Lenny Oliker is a Senior Scientist at Lawrence Berkeley National Laboratory. His work focuses on high performance computing performance, modeling, and evaluation, as well as computational biology and fusion applications. Lenny is the deputy director of the SciDAC RAPIDS Institute.
Rob Ross is a Senior Computer Scientist at Argonne National Laboratory, Deputy Director for Computer Science in the Mathematics and Computer Science Division at Argonne, and the Director of the DOE SciDAC RAPIDS Institute for Computer Science, Data, and Artificial Intelligence. Rob’s research interests are in system software for high performance computing systems, in particular distributed storage systems and libraries for I/O and message passing.
Lavanya Ramakrishnan is a Senior Scientist and Division Deputy in the Scientific Data Division at Lawrence Berkeley National Lab and Deputy Project Director for the High Performance Data Facility (HPDF). Her research interests are in building software tools for computational and data-intensive science with a focus on workflow, resource, and data management. Lavanya is a member of the SWAS project.
Elaine M. Raybourn is a Principal R&D staff member and social scientist at Sandia National Laboratories. She focuses on applying team science and diffusion of innovations to complex sociotechnical systems, HPC and AI ethics, culture change, and software quality adoption. Elaine is co-PI of the CORSA project.
Damian Rouson is a Senior Scientist who leads the Computer Languages and Systems Software (CLaSS) Group at Berkeley Lab. His work focuses on parallel programming models, including language-based parallel and GPU programming, compiler testing and parallel runtime libraries, and novel applications of parallel programming models to deep learning and to solving ordinary and partial differential equations. He leads the Fortran efforts in the S4PST project.
Keita Teranishi leads the Programming Systems group in the Computer Science and Mathematics Division at Oak Ridge National Laboratory. His research interests include fault-tolerance, numerical linear algebra, sparse matrix/tensor algorithms, programming and systems tools for usability. Keita is PI of the S4PST project.

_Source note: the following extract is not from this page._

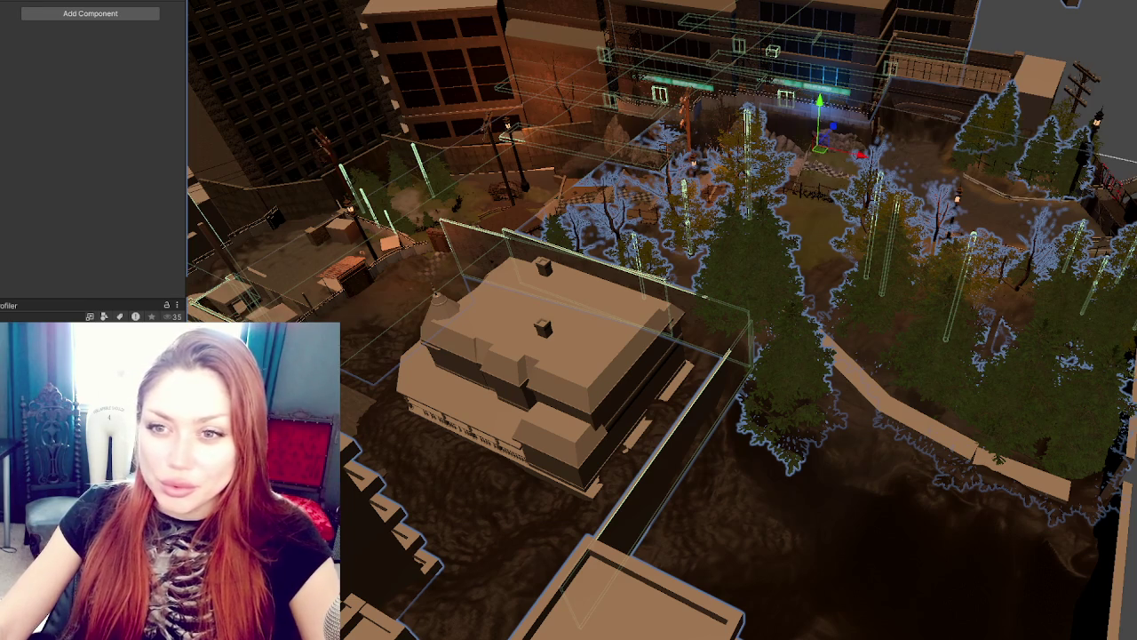
# Step: Inspect a few trees' LOD groups, then clear the tree selection
pyautogui.click(380, 200)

Greg Watson leads the Application Engineering group in the Computer Science and Mathematics Division at Oak Ridge National Laboratory. His research interests include programming tools and development environments for high-performance and scientific computing, scientific workflow and data management systems, software engineering practices, and education and training for scientists. Greg is PI of the CORSA project.